Казалось, на Сыркина ничто не действовало, он только с тоскливой хитростью усмехался, мол, тебе легко советовать, так как у самого ничего нет за душой. Но вот он перевел взгляд на своих краснолицых ребят и вдруг сник: в глазах сыновей увидел, что те будто стыдятся его, отца, а к разговору между взрослыми прислушиваются как бы с нескрываемой надеждой… Для него это было неожиданностью, сразу что-то оборвалось внутри, даже плечи свело, как в воде при судороге, и он окончательно потерял всякую уверенность.
— Вы думаете, что я?.. Вы думаете?.. —скороговоркой, вроде оправдываясь, начал он. — Нет, я вам не Гитлер, чтоб так!.. — И вдруг Хоня преобразился, подскочил к возу и, бешено сверкая глазами, выхватил из-под лохмотьев топор с новым, не отполированным топорищем и дважды наотмашь рубанул по веревке, которой накрест было увязано рядно с домашним скарбом. Веревка отскочила, как высушенная и натянутая на колок балалайки жила. Но Сыркин на этом не остановился, еще раз замахнулся топором и швырнул его в огромный воз, напиханный перинами, подушками и всякой всячиной. Топор скользнул острием по засаленному и влажному от холодной ночи рядну, распорол его на три четверти вдоль и засел в середине по самое топорище. Сыркин ухватился руками за распоротые края рядна, изо всех сил рванул их в стороны. И вдруг над возом, над дорогой и над поляной, на краю которой они стояли, взорвалось и полетело вверх ощипанное перье, будто здесь кругом рос чертополох, который уже вызрел, и ветер, прорвавшийся откуда-то с поля, начал выдувать из чешуйчатых кувшинчиков белый пух. Между тем Сыркин не переставал беситься, потрошил и раскидывал вокруг воза узлы, котомки, ящики. Со стороны казалось, что делал он это как бы в отместку: раз хотели посмотреть, то получайте!.. Но вот в руках у него очутилась последняя котомка из всего скарба, тяжелая, будто с какими-то ребрами внутри, и тогда Сыркин вдруг опомнился, будто наконец вновь почувствовал вес и значение всех этих вещей, разбросанных по поляне. Постоял минуту в раздумчивой растерянности и неровным шагом, будто вытаскивая ноги из трясины, обошел воз и уселся спереди на оглоблю. Отходил он от бешенства долго, смотрел в землю, не поднимая глаз. А когда поднял, то сразу прикрикнул на сыновей:
— Ну, дэрварт зих дем, шалопаи? — И уже другим, потеплевшим, голосом добавил: — Ану, гиб а кук, вое из дорт айерэ, анит вет дир уйскумен гейн он гейзн…[13]

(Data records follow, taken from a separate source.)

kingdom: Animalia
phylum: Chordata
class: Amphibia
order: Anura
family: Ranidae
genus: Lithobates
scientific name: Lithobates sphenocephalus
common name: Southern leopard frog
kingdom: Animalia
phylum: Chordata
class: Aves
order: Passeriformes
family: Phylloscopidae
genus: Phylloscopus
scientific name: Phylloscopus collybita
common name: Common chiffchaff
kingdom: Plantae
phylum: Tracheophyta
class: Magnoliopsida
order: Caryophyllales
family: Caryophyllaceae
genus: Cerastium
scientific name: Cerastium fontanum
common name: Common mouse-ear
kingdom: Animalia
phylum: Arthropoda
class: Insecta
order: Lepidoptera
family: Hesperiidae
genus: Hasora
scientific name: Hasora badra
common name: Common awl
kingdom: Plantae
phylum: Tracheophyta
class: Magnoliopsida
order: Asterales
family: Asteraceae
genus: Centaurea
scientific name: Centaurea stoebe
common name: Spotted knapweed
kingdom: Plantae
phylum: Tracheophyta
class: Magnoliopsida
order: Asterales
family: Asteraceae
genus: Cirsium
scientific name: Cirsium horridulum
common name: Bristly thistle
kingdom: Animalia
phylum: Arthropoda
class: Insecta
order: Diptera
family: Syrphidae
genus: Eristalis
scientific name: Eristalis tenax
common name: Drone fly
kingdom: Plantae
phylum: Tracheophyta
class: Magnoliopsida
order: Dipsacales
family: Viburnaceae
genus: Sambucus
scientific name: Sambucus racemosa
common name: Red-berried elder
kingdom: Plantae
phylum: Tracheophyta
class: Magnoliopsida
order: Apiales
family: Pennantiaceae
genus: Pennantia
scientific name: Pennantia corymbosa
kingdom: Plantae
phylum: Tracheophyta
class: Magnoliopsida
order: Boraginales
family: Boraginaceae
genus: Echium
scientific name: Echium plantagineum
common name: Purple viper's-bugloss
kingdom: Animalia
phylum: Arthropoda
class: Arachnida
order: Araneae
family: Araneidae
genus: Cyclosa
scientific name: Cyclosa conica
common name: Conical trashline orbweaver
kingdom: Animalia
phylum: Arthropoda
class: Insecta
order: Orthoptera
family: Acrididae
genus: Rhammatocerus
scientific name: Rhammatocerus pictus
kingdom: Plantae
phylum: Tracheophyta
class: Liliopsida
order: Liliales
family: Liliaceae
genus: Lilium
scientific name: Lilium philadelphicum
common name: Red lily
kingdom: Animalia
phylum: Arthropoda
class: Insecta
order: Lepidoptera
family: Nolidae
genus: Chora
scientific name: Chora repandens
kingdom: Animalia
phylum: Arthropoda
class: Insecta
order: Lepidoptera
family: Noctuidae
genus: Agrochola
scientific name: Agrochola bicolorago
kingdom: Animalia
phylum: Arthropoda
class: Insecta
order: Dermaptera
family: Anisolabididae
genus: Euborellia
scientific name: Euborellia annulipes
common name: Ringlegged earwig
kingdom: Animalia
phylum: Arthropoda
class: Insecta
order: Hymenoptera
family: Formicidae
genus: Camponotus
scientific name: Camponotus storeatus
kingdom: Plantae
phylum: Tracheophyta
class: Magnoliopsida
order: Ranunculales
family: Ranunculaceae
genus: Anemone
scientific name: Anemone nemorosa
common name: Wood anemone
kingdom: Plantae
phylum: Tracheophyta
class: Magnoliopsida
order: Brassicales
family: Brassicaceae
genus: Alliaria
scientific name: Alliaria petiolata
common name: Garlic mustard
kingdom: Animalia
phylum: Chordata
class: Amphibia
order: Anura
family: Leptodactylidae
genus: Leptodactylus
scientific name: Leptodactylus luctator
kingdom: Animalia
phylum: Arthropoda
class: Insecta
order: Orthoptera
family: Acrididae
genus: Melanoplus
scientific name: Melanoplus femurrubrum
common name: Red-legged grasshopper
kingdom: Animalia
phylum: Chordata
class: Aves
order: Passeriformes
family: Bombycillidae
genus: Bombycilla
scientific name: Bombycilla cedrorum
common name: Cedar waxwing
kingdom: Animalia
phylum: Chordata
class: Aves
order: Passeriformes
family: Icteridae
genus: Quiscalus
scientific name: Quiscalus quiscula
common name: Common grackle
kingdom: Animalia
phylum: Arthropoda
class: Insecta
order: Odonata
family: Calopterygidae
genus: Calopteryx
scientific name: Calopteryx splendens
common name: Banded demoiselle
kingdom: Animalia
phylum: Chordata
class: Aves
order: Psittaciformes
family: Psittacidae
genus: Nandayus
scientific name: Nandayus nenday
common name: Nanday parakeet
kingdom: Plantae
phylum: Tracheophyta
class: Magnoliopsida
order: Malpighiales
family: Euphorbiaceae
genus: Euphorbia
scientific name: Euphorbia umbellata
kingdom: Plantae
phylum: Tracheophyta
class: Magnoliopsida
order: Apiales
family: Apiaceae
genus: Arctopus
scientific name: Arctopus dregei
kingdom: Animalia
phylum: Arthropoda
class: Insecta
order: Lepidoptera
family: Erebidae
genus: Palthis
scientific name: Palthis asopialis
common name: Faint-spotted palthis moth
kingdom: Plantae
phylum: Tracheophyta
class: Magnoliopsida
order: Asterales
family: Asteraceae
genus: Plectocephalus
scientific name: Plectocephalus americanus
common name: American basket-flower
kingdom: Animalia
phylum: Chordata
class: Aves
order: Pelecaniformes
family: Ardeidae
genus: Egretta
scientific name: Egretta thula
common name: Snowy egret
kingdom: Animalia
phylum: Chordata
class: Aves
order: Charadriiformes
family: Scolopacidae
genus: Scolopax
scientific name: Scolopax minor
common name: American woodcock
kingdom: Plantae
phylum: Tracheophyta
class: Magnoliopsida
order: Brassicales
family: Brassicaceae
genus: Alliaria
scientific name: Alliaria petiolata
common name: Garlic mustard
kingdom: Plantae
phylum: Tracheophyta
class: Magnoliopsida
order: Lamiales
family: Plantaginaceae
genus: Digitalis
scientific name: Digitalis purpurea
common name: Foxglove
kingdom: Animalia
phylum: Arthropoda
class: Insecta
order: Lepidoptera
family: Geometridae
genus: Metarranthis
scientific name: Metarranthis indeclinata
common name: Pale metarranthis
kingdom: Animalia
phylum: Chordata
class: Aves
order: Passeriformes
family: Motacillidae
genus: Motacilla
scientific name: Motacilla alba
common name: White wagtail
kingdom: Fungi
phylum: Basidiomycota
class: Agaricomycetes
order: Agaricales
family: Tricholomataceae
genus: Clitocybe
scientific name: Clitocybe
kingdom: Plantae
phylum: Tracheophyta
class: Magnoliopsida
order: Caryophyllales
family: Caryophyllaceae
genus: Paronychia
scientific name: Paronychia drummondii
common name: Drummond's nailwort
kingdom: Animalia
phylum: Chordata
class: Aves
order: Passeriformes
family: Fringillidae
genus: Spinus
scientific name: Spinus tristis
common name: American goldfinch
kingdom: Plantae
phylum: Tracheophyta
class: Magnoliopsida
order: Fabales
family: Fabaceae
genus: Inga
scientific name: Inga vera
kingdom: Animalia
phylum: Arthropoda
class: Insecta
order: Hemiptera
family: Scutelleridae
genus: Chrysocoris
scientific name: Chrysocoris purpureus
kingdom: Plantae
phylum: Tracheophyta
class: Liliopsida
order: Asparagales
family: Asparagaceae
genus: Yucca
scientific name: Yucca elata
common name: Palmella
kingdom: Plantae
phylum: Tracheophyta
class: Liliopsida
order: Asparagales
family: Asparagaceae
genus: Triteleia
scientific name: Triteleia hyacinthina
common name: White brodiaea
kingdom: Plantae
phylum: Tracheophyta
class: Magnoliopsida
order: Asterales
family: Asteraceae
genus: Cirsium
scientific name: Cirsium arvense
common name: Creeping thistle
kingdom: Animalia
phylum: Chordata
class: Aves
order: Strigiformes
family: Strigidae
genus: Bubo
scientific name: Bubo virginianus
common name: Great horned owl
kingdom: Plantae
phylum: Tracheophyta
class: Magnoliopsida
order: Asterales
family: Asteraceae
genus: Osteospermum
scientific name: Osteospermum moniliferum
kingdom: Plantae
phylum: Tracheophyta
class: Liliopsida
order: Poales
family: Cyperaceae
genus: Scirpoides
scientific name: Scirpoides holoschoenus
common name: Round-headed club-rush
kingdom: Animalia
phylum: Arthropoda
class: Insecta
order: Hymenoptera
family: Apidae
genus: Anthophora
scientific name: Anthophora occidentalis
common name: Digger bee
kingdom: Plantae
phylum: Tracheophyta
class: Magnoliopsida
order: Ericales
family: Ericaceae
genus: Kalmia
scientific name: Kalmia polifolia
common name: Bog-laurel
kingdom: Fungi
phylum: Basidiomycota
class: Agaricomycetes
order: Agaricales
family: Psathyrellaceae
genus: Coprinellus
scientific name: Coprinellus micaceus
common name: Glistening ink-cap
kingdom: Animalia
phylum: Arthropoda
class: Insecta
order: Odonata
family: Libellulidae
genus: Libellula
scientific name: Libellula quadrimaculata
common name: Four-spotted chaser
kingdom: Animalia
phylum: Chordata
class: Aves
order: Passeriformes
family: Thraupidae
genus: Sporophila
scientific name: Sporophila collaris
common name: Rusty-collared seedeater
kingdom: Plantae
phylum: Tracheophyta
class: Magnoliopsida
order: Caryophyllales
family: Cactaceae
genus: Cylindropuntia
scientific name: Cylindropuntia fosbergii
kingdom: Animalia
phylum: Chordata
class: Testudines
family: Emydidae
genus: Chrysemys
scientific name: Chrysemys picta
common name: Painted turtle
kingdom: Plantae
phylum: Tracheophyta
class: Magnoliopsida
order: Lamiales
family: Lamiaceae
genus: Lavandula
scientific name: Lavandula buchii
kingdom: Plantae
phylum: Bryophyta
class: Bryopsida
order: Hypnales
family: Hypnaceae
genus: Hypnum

Те послушно, будто наперегонки, бросились выискивать среди разного тряпья свои вещи.
Сыркин сморкнулся на траву, глянул прищуренными глазами на Чубаря, который все это время стоял рядом и спокойно, с улыбкой наблюдал за всем происходящим. Сказал:
— Можешь и ты себе что-нибудь взять…
Чубарь засмеялся. Потом, будто спохватившись, подошел к Сыркину, взял его за плечо.
— Пора идти, Хонон! — И добавил уже весело: — Были бы целы кости, а на них уж что-нибудь да нарастет!
Сыркин вздохнул, но не отозвался ни словом. Посидел, пока Чубарь не снял своей руки с его плеча, потом подхватил котомку, что брал последней с воза, и принялся поторапливать сыновей.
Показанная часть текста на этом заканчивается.